[Circuit design text data]
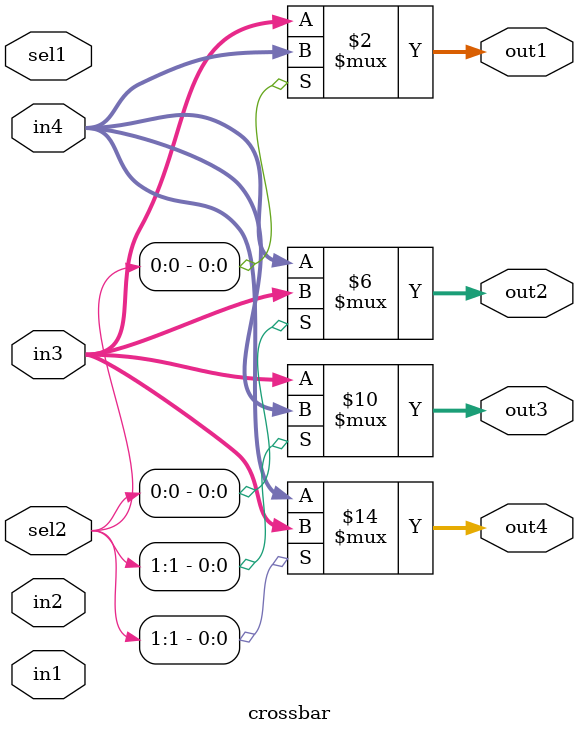
<source format=v>
module crossbar (
  input [3:0] in1,
  input [3:0] in2,
  input [3:0] in3,
  input [3:0] in4,
  input [1:0] sel1,
  input [1:0] sel2,
  output [3:0] out1,
  output [3:0] out2,
  output [3:0] out3,
  output [3:0] out4
);

assign out1 = {sel1[0] == 0 ? in1 : in2, sel2[0] == 0 ? in3 : in4};
assign out2 = {sel1[0] == 1 ? in1 : in2, sel2[0] == 1 ? in3 : in4};
assign out3 = {sel1[1] == 0 ? in1 : in2, sel2[1] == 0 ? in3 : in4};
assign out4 = {sel1[1] == 1 ? in1 : in2, sel2[1] == 1 ? in3 : in4};

endmodule

</source>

• Task requirements:
The answer should be a single number: the count of lines in the data that include the string "output".

• Reply to the exercise:
4